:: DATASET RECORDS

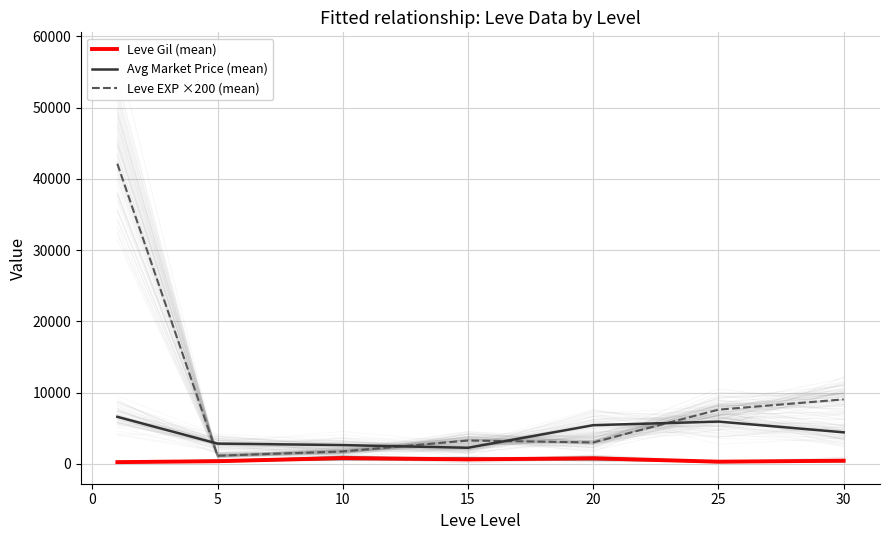

How many values in the Leve EXP ×200 (mean) series exceed 3266?

4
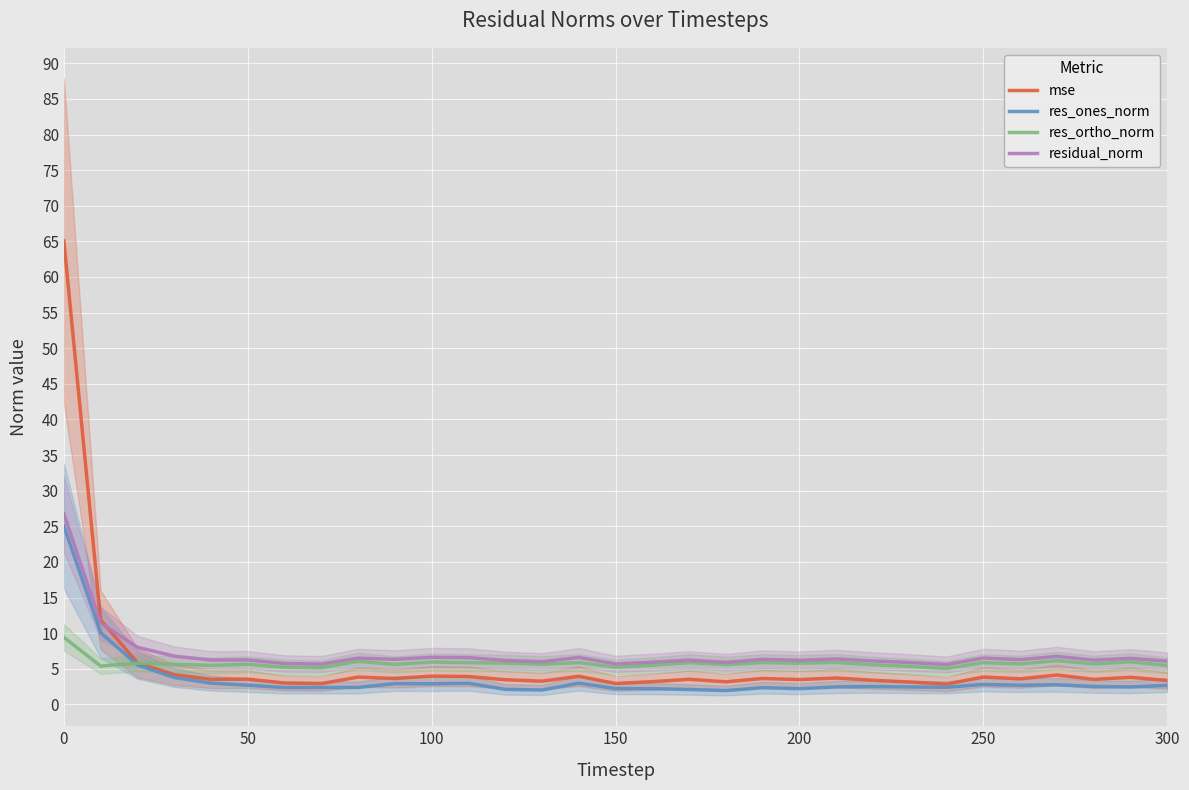

Is the value of mse at 250 greater than the value of res_ones_norm at 200?

Yes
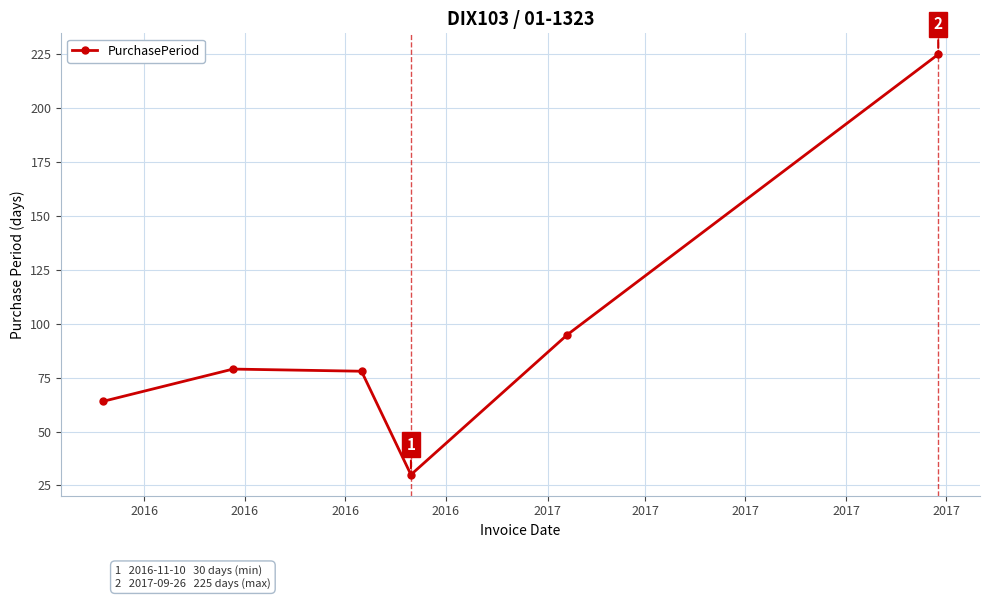

How many data points are less than 79?

3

::::

Gather each line in the entries above that contains the word "than". Case matters.

Is the value of mse at 250 greater than the value of res_ones_norm at 200?
How many data points are less than 79?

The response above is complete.